The Maori Vision of Antarctica’s Future

Similarly, the researchers were not the first to learn that Maori voyagers may have reached Antarctica so long ago; the feat was known in certain communities, such as those near Bluff, the southernmost town in New Zealand, Dr. Watene said. She and her colleagues relied on the archive of oral tradition to understand the early connection between Maori and Antarctica.

“People have very clear transmission roots of the knowledge and very sure methods for passing on information,” Dr. Wehi said, pushing back on the notion among some historians that oral tradition is an unreliable source.

“Why wouldn’t we find a continent if we found the most isolated islands in the world?” asked Keolu Fox, a genetic researcher at the University of California, San Diego, who is Native Hawaiian and was not involved with the studies. Native Hawaiians and the Maori are both Polynesian peoples.

Dr. Fox pointed to a traditional double-hulled voyaging canoe built in 1975 that has sailed around the world using traditional Polynesian way-finding techniques. “Do we literally need to saddle up Hokulea to prove it to you?”
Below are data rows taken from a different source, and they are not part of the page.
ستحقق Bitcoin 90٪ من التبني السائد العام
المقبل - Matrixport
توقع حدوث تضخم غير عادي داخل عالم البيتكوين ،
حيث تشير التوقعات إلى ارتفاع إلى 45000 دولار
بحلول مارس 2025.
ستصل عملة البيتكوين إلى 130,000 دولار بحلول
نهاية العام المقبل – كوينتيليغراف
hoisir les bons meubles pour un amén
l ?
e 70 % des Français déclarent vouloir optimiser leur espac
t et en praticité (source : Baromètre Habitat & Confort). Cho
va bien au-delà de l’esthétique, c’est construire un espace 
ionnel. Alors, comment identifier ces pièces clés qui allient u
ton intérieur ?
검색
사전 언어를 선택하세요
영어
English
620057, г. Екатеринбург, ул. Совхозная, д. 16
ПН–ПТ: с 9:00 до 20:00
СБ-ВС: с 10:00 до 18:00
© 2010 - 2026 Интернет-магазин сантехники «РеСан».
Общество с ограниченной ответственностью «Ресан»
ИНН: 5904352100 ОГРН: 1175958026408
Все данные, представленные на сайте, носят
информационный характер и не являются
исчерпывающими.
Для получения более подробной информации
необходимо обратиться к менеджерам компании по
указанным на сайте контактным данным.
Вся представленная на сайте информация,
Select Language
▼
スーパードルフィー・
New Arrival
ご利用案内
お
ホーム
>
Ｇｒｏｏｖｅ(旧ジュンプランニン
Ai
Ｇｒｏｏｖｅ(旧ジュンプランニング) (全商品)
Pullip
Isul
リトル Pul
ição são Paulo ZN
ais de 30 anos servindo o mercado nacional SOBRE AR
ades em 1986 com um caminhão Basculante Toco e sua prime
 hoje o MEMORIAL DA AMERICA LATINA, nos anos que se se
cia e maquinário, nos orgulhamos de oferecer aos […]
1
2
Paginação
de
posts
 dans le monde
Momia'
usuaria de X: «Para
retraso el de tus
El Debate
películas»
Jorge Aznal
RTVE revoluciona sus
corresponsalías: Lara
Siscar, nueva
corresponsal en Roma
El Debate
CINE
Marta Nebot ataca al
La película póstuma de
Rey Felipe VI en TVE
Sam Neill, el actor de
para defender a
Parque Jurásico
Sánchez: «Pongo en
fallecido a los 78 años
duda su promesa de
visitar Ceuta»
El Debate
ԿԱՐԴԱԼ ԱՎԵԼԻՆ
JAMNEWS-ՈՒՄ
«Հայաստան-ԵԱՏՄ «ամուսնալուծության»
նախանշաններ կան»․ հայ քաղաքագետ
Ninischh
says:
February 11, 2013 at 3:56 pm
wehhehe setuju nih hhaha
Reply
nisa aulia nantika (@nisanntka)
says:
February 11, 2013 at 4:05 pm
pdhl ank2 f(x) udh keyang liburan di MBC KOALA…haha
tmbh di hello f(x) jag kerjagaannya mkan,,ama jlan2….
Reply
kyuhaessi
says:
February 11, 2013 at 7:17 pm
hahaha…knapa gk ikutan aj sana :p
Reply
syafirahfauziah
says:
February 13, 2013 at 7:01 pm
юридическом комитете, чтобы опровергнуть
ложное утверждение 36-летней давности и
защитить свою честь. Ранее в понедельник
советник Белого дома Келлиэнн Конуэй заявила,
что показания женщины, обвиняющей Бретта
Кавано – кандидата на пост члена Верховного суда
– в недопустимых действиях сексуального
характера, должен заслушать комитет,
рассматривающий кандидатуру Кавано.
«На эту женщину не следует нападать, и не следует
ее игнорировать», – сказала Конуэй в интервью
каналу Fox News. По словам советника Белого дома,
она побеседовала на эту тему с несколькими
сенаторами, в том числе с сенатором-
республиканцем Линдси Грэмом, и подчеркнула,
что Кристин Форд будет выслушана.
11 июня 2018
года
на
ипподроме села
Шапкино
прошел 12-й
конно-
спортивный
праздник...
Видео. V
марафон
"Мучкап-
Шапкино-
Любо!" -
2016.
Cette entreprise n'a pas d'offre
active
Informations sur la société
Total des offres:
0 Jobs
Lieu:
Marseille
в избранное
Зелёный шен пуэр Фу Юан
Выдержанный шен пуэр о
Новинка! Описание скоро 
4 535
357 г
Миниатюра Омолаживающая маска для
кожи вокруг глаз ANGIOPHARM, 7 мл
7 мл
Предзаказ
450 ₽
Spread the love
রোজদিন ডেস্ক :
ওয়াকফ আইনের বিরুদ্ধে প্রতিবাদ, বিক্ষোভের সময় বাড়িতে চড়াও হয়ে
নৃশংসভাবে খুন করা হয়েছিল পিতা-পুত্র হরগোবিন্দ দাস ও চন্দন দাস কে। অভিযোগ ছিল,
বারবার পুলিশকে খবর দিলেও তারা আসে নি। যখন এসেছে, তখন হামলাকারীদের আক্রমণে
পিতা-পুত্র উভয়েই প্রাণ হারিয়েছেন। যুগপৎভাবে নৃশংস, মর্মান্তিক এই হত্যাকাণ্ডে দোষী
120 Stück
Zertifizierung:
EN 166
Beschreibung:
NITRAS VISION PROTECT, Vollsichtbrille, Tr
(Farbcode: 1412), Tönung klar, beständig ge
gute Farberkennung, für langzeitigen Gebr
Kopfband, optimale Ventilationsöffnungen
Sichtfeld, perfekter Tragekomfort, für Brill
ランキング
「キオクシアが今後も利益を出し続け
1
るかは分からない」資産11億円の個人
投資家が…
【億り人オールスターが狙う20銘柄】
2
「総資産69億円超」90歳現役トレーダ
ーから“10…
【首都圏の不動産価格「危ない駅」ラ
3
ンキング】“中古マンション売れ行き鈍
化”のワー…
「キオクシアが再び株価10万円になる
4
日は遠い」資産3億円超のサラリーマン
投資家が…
In the fall of 2020, the authors held a series of virtual seminars to bring together researchers and the Maori community to discuss this history. (The coronavirus pandemic derailed their original plan to meet in person.) Participants shared stories that expanded the team’s knowledge of existing narratives, like that of Hui Te Rangiora, and revealed numerous new ones to the participants, Dr. Watene said.

The team also consulted traditional carvings, some of which depict Hui Te Rangiora’s voyage and the presence of the southern oceans in early Polynesian seafarers’ navigational maps of the sky. And archaeologists have observed ovens, middens and stone tools on subantarctic islands dating back as early as the 14th century, suggesting that Polynesian people lived in the region for at least one summer.

The researchers found many more connections than expected in more recent history. In 1840, the Maori sailor Te Atu became the first New Zealander to sight the Antarctic Coast while aboard a United States expedition in the southern oceans. Near the turn of the 20th century, Maori sailors were recruited onto whaling expeditions for their harpooning expertise. And from the 1950s onward, three Maori men joined the New Zealand Antarctic Program as a foreman, a seaman and a diesel engineer. The engineer, Robert Sopp, carved a figurehead, inscribed with a proverb about friends, to present to McMurdo Station, one of the United States’ Antarctic outposts.